1 ...7 8 9 11 12 13 ...17 »Wir mussten jedenfalls lange lüften, und der Geruch vom Holz im Ofen und der frischen Waldluft hat den Rest aus der Hütte verscheucht.«
»Es stank hier drinnen merkwürdig«, warf Stina ein und kräuselte die Nase.
»So nach Gruft. Eine Gruft an der Küste … Küstengruft. Wäre ein guter Titel für einen Thriller«, überlegte Tilda und zog eine Flasche aus ihrem Rucksack. »Schnaps?«
Charlotte lächelte wissend und nickte. »Warum lächeln Sie so eigentümlich?«, wollte Stina wissen. »Zum einen heißt es bei uns nicht einfach Schnaps, sondern Likörchen. Zumindest bei meinen Freundinnen und mir. Und zum anderen, wisst ihr um diesen Wald und das dazugehörige Gut? Hier gibt es jede Menge alte Schauergeschichten, die immer wieder gern erzählt werden.« Sie hielt inne. Tilda stellte ein kleines Glas vor Charlotte auf den Tisch und goss ihr von dem klaren Schnaps ein. »Oh, sehr interessant.

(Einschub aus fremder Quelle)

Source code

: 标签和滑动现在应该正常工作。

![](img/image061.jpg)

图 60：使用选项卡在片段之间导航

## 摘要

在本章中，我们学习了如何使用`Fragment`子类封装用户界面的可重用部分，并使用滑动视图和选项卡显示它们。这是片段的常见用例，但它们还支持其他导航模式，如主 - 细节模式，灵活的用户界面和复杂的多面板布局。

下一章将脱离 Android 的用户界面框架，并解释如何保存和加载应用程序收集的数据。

Erzählen Sie.«
Die Künstlerin winkte ab und leerte ihr Glas. »Da gibt es die Geschichte der weißen Frau, die sich die Leute hier seit Jahrhunderten erzählen und die einem noch heute eine Gänsehaut über den Rücken laufen lässt. Sie handelt von einer jungen Frau, die im Kindsbett verstorben ist und noch heute als Geist ihr Kind auf dem Hof sucht. Immer wenn dort ein Kind geboren wurde, hat man alle Spiegel im Haus verhängt. Es hieß, man sollte nachts immer ein Licht im Haus brennen lassen, damit die weiße Frau das Kind nicht holt. Gesehen hat sie allerdings noch niemand. In den 50er Jahren ist dort sogar mal ein Kind im Teich vom Staberhof ertrunken. Aber ich denke, ihr sollt ein paar schöne Tage erleben und dürft euch die Laune nicht von Spukgeschichten vermiesen lassen.« Sie schüttelte ihre graue Mähne die, seit sie die Mütze vom Kopf genommen hatte, statisch aufgeladen um das Gesicht herum stand. »Wie – Spukgeschichten?«, fragte Tilda und klatschte begeistert in die Hände. »Dass dich das interessiert, hätte ich mir ja denken können«, griente Lotta. Charlotte Hagedorn betrachtete die schlanke, hoch gewachsene Studentin, deren Gesichtsfarbe selbst einer Geistererscheinung glich. »So, wie du daherkommst, könntest du die Rolle der Weißen Frau vom Staberhof sofort übernehmen.«
Die Künstlerin erhob sich. »Ein andermal. Ich muss wirklich los.« Sie klopfte sich auf die Oberschenkel. »Es wird dämmerig. Ist ziemlich früh dunkel und ich habe einen langen Heimweg. Wir sehen uns bestimmt noch einmal. Dann können wir darüber ausgiebig plaudern und dir kann ich einige Tipps für gute Fotos geben. Ich weiß ja jetzt, wo ihr untergekommen seid. Wie lange bleibt ihr?«
»Eine ganze Woche!«
»Na, dann ist jede Menge Zeit für Geistergeschichten!«
Der dunkelhaarige Marcel Andresen stand an den Tresen gelehnt, leerte sein Whiskyglas in einem Zug und stellte es zurück auf die Theke. Seine Freunde drängten sich angeheitert um die Bar und vernichteten eine Runde nach der anderen. Sie nannten es After-Work-Party, er wusste, dass sie sich hier mit Frauen für die Nacht verabredeten. Es war ein Spiel. Er steckte eine Hand in die Hosentasche seines teuren Designeranzugs und zog das Handy heraus. Ein kurzer Blick … keine Antwort. Seine Gesichtszüge verhärteten sich. Die Wangenknochen traten hart hervor und seine Haut wirkte bleich. Mit zusammengekniffenen Augen und stechendem Blick beobachtete er die Frauen, die zu laut lachten und um die Männertraube herumstanden, als hätten sie es mit Stars zu tun. Marcel sah sich als Tier in einem Wolfsrudel. Nur, dass er sich heute nicht am Fang der Beute beteiligen wollte.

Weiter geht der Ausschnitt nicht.